- _提示文_
* * * * * * * * *
かといってイプスウィッチが引いて受けようとすると、今度はコリンズがドリブルでキャリーするなど手数は豊富。陣形もオーソドックスな4バック形態から3-2-5にシフトしつつ枚数調整をするなど、柔軟さも見せた。
しかしながら先制したのはイプスウィッチ。直線的な攻撃でブレントフォードのポゼッションをひっくり返してカウンターを狙っていく。
先制点を生み出したのは研ぎ澄まされたイプスウィッチのカウンターからだった。フィリップスからハーストへの縦への長いレンジのパスが入り、ゴールをゲットする。さらには追加点も非常に似た自陣からの縦パスでのゲインから。あっという間にリードを広げる。
2点目のゴールで勢いに乗ったイプスウィッチは敵陣からのハイプレスを敢行。高い位置からボールを奪いに行く。だが、落ち着いたブレンドフォードはロングボールをベースに前半の内に同点に。ルイス-ポッター、ムベウモの2人がロングボールを背負って反転。あっという間に2点のリードを消し去って見せた。
* * * * * * * * *
- _データ抜粋_
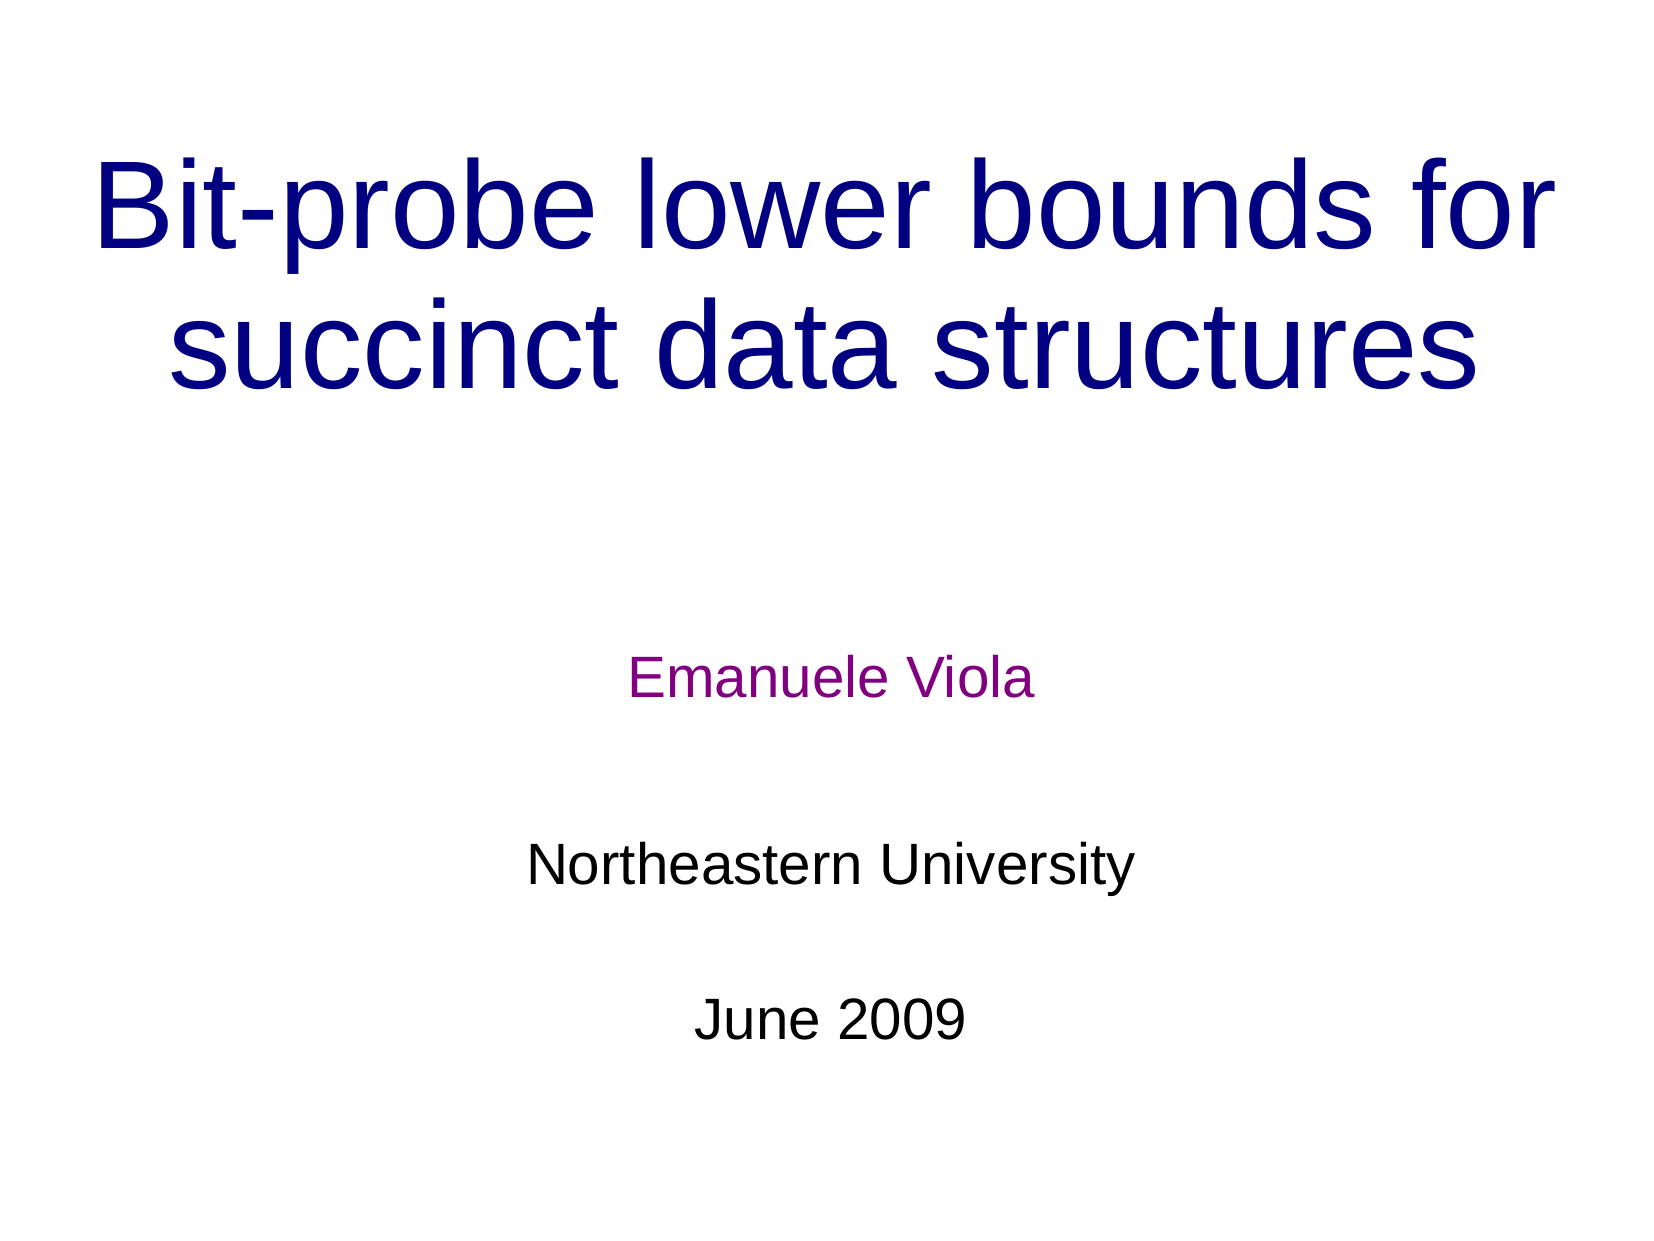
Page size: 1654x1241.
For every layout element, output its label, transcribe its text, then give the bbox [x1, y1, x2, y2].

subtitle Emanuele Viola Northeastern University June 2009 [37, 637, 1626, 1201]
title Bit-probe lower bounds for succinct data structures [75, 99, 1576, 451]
* * * * * * * * *
- _記述課題_
1. サッカーの試合を伝える提示文で、イプスウィッチの先制点につながった縦への長いパスを出したのは誰か。
2. 試合を伝える提示文によると、イプスウィッチが敵陣からのハイプレスを敢行したのはなぜか。1〜3文で説明せよ。
3. サッカーの試合を伝える提示文を、最後の文の後から書き継ぐこと。

- _解答_
1. フィリップスである。

2. 2点目のゴールで勢いに乗ったからである。その勢いのまま、高い位置からボールを奪いに行った。

3.
後半のイプスウィッチの守備のプランも同じ。同サイドに閉じ込めるアクションを前線から積極的に敢行する。いい形で奪いさえすればそれでもいいのだが、ブレントフォードはすでに前半からこのプレスは見切った感がある。
ブレントフォードは前半と同じようにルイス-ポッターにボールを預けてあっという間にPKを獲得。これをムベウモが決めてついにリードを奪う。
縦に突き進むスピードがあるため、イプスウィッチも全くダメとは言わない。だが、中盤のカユステが不安定なバックパスをしたり、押し込まれた時のボックス対応も不安。攻守両面でいい部分が出てこない。
そしてついにクラークは退場。1試合でオウンゴール、PK献上、そして退場とあらゆるやらかしを積み上げた日となってしまった。
それでも意地を見せたイプスウィッチはブレントフォードのラッシュを耐えながら反撃。クロスからいとも簡単にピノックのマークを外したデラップが同点ゴールを決める。以降は5-3-1としながらも前プレにも色気を出していくイプスウィッチに対して、ブレントフォードが押しこんでいく。
こういう逆境の中で輝くのはブレントフォードのエース。ムベウモが右サイドから放ったファジーなクロスがそのままゴールを揺らして決勝点。バタバタした後半ATとなったが、ブレントフォードが最後はイプスウィッチをねじ伏せた。
ひとこと
イプスウィッチのあのハイプレスの守り方、あんまり効きそうな相手いない気もするが継続するだろうか。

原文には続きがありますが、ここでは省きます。